> EXERCISE
Copy out the source text of each entry below, character for character, without changing anything.

> DATA FOR THIS EXERCISE

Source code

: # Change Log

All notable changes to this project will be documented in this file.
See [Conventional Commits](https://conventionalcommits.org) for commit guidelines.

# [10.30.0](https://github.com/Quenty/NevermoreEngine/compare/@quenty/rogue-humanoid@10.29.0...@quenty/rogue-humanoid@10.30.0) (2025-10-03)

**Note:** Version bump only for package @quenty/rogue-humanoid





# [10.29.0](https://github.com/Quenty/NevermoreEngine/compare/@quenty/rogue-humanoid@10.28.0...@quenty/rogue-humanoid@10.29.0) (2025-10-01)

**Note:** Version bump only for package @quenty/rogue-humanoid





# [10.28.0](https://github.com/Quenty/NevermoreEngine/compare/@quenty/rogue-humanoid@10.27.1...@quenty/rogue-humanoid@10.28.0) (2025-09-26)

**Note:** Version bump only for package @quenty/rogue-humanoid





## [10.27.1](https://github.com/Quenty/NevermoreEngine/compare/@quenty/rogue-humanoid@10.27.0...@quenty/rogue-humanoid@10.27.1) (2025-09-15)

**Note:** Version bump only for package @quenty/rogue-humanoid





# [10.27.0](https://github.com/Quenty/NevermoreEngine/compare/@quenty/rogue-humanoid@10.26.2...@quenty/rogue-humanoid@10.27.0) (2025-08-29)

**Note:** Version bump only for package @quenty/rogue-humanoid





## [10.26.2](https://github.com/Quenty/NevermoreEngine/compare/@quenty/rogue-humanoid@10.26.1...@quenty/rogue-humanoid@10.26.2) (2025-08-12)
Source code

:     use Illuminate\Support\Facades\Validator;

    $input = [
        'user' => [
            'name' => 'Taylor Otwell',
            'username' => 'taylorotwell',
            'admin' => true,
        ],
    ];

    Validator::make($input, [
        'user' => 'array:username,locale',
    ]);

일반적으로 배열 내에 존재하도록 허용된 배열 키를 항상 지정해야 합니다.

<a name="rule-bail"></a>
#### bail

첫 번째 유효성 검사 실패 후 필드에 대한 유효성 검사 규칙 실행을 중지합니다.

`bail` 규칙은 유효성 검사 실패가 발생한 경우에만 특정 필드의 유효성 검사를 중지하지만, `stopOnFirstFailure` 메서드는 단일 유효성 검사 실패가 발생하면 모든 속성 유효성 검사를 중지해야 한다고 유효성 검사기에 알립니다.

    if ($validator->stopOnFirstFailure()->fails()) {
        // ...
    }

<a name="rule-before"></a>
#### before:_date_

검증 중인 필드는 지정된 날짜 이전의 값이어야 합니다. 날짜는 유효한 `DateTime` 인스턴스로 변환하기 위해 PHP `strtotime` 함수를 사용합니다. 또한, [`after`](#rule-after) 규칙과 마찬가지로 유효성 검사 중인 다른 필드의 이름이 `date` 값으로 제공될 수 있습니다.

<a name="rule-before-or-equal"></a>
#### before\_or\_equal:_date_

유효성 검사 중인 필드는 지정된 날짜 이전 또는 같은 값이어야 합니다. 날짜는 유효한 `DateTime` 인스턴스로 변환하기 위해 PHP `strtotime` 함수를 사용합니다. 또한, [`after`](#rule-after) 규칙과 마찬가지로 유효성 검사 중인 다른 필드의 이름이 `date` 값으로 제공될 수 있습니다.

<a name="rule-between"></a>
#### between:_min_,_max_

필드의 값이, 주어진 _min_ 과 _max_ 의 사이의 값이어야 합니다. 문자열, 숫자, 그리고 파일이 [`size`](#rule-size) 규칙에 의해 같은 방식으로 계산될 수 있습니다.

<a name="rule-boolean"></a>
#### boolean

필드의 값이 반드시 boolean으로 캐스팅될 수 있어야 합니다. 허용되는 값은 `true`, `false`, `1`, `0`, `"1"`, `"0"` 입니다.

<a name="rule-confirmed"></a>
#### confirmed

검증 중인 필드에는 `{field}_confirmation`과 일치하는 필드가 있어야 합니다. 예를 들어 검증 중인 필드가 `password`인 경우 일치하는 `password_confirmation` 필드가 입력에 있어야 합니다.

> RESPONSE
Source code

: # Change Log

All notable changes to this project will be documented in this file.
See [Conventional Commits](https://conventionalcommits.org) for commit guidelines.

# [10.30.0](https://github.com/Quenty/NevermoreEngine/compare/@quenty/rogue-humanoid@10.29.0...@quenty/rogue-humanoid@10.30.0) (2025-10-03)

**Note:** Version bump only for package @quenty/rogue-humanoid





# [10.29.0](https://github.com/Quenty/NevermoreEngine/compare/@quenty/rogue-humanoid@10.28.0...@quenty/rogue-humanoid@10.29.0) (2025-10-01)

**Note:** Version bump only for package @quenty/rogue-humanoid





# [10.28.0](https://github.com/Quenty/NevermoreEngine/compare/@quenty/rogue-humanoid@10.27.1...@quenty/rogue-humanoid@10.28.0) (2025-09-26)

**Note:** Version bump only for package @quenty/rogue-humanoid





## [10.27.1](https://github.com/Quenty/NevermoreEngine/compare/@quenty/rogue-humanoid@10.27.0...@quenty/rogue-humanoid@10.27.1) (2025-09-15)

**Note:** Version bump only for package @quenty/rogue-humanoid





# [10.27.0](https://github.com/Quenty/NevermoreEngine/compare/@quenty/rogue-humanoid@10.26.2...@quenty/rogue-humanoid@10.27.0) (2025-08-29)

**Note:** Version bump only for package @quenty/rogue-humanoid





## [10.26.2](https://github.com/Quenty/NevermoreEngine/compare/@quenty/rogue-humanoid@10.26.1...@quenty/rogue-humanoid@10.26.2) (2025-08-12)
Source code

:     use Illuminate\Support\Facades\Validator;

    $input = [
        'user' => [
            'name' => 'Taylor Otwell',
            'username' => 'taylorotwell',
            'admin' => true,
        ],
    ];

    Validator::make($input, [
        'user' => 'array:username,locale',
    ]);

일반적으로 배열 내에 존재하도록 허용된 배열 키를 항상 지정해야 합니다.

<a name="rule-bail"></a>
#### bail

첫 번째 유효성 검사 실패 후 필드에 대한 유효성 검사 규칙 실행을 중지합니다.

`bail` 규칙은 유효성 검사 실패가 발생한 경우에만 특정 필드의 유효성 검사를 중지하지만, `stopOnFirstFailure` 메서드는 단일 유효성 검사 실패가 발생하면 모든 속성 유효성 검사를 중지해야 한다고 유효성 검사기에 알립니다.

    if ($validator->stopOnFirstFailure()->fails()) {
        // ...
    }

<a name="rule-before"></a>
#### before:_date_

검증 중인 필드는 지정된 날짜 이전의 값이어야 합니다. 날짜는 유효한 `DateTime` 인스턴스로 변환하기 위해 PHP `strtotime` 함수를 사용합니다. 또한, [`after`](#rule-after) 규칙과 마찬가지로 유효성 검사 중인 다른 필드의 이름이 `date` 값으로 제공될 수 있습니다.

<a name="rule-before-or-equal"></a>
#### before\_or\_equal:_date_

유효성 검사 중인 필드는 지정된 날짜 이전 또는 같은 값이어야 합니다. 날짜는 유효한 `DateTime` 인스턴스로 변환하기 위해 PHP `strtotime` 함수를 사용합니다. 또한, [`after`](#rule-after) 규칙과 마찬가지로 유효성 검사 중인 다른 필드의 이름이 `date` 값으로 제공될 수 있습니다.

<a name="rule-between"></a>
#### between:_min_,_max_

필드의 값이, 주어진 _min_ 과 _max_ 의 사이의 값이어야 합니다. 문자열, 숫자, 그리고 파일이 [`size`](#rule-size) 규칙에 의해 같은 방식으로 계산될 수 있습니다.

<a name="rule-boolean"></a>
#### boolean

필드의 값이 반드시 boolean으로 캐스팅될 수 있어야 합니다. 허용되는 값은 `true`, `false`, `1`, `0`, `"1"`, `"0"` 입니다.

<a name="rule-confirmed"></a>
#### confirmed

검증 중인 필드에는 `{field}_confirmation`과 일치하는 필드가 있어야 합니다. 예를 들어 검증 중인 필드가 `password`인 경우 일치하는 `password_confirmation` 필드가 입력에 있어야 합니다.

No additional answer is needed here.